Sappiamo che “Il mistero dell’iniquità” è in atto, ma ogni sua manovra è conosciuta e controllata dal Signore della storia, dalle cui mani nulla sfugge, perché dirige ogni cosa secondo il suo disegno. L’appello insistente e accorato della Parola è di non lasciarci distrarre e impaurire da un mondo che sembrerebbe in crescente preda dal male, ma di fissare lo sguardo su Colui che detiene le sorti del mondo e continua ad abitarlo, affinché gli uomini raggiungano la pienezza della vita. “I cieli si dissolveranno come fumo, la terra si logorerà come un vestito e i suoi abitanti moriranno come larve, ma la mia salvezza durerà sempre, la mia giustizia non sarà annientata” (Is 51, 6)
Mi hanno impressionato domenica scorsa le piazze piene di Milano e Roma per dire no alla guerra. Donne, uomini, ragazzi, ragazze, anziani, giovani, bambini.

Un fiume in piena lungo vie percorse con libertà, decisione, non violenza. Sino a che è diventato un mare di persone, parole, colori, come altre volte in momenti speciali della storia civile e morale d’Italia. Insieme. C’erano con lo sguardo rivolto al futuro, con l’anima e limpide obiezioni di coscienza, con i canti, le preghiere, gli slogan a farsi coraggio, reclamare giustizia, volere verità, chiedere pace, dare la sveglia a chi inclina a rassegnarsi alla guerra. Uniti pacificamente in un pomeriggio pieno di nuvole e sole. Accordati sulle stesse note d’arcobaleno, quelle che, anche quando il cielo sembra scuro, annunciano la fine della tempesta.

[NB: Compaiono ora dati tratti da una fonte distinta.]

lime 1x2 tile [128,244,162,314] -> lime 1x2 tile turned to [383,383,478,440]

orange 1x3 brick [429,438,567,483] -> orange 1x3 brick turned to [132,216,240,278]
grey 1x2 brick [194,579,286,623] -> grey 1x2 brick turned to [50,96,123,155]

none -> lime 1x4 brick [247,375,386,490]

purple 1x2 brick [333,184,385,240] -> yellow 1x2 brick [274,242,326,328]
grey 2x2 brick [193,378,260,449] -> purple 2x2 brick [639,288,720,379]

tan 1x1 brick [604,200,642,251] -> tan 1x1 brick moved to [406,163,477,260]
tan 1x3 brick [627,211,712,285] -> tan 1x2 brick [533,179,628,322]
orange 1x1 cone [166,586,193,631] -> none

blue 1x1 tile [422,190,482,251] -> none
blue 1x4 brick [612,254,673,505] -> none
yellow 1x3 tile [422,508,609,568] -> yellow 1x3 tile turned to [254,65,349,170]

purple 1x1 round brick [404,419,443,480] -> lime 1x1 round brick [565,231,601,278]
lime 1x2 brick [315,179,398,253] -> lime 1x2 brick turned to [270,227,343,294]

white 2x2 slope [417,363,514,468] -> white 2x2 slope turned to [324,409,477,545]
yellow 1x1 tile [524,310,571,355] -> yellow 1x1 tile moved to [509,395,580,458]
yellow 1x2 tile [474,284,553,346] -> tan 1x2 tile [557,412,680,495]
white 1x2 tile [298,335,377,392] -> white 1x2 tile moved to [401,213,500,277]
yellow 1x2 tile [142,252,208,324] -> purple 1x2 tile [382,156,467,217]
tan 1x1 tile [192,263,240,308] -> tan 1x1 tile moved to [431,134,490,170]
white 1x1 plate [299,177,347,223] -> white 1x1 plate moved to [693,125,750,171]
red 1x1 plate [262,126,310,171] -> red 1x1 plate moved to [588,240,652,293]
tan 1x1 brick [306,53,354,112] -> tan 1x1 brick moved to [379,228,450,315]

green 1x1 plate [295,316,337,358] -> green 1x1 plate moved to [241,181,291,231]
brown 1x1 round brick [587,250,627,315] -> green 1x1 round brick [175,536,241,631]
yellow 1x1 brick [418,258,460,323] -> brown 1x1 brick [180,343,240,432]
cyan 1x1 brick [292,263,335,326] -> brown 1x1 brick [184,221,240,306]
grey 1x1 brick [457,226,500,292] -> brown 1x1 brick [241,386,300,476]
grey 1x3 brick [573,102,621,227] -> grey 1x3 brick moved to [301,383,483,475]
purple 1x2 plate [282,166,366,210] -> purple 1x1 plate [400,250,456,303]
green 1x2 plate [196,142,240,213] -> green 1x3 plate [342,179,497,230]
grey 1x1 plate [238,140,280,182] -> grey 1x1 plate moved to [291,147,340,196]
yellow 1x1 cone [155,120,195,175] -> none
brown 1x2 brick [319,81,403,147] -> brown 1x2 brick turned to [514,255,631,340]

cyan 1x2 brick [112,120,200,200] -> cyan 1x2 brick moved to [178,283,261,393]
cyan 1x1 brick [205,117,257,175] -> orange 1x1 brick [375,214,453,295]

Mai come adesso l’Italia ha bisogno di pace. La invoca ogni giorno come l’acqua che non arriva. Quel che mi lascia attonito è il quotidiano cannoneggiamento da una sponda all’altra, che spinge i protagonisti della mischia ad alzare il volume dei concetti e delle parole, sino a perdere il controllo. Questo napalm, sparso con irresponsabile leggerezza, minaccia di inquinare la convivenza civile dell’intero Paese, che attende invece di essere rassicurato sul suo stesso futuro. È tempo dei costruttori, di aprire gli occhi e ascoltare il disagio della gente, riparare gli strappi, sanare i dissidi, rammendare le lacerazioni, immaginare progetti che parlano la lingua della collettività, creare il terreno per dialogare, capirsi, lavorare insieme con la forza di punti di vista differenti a partire da obiettivi percepiti come necessari per tutti.

Ho ricordi molto belli di alcuni viaggi. Quando la sera l’aereo si abbassava sulla città, mi piaceva incollarmi al finestrino e osservare ancora lontano l’infinita ragnatela luminosa. Mi sembrava di tuffarmi dentro un mare di luci. Tutto quel luccichio splendente mi parlava di pace, fratellanza, lavoro, gioia, benessere. Un segnale di speranza per la storia in cammino verso Dio, l’Eterno, il Bene sommo, la Vita per sempre. Alla fine, “come la folgore viene da oriente e brilla fino a occidente, così sarà la venuta del Figlio dell’uomo … sopra le nubi del cielo con
grande potenza e gloria” (Mt 24, 27.30).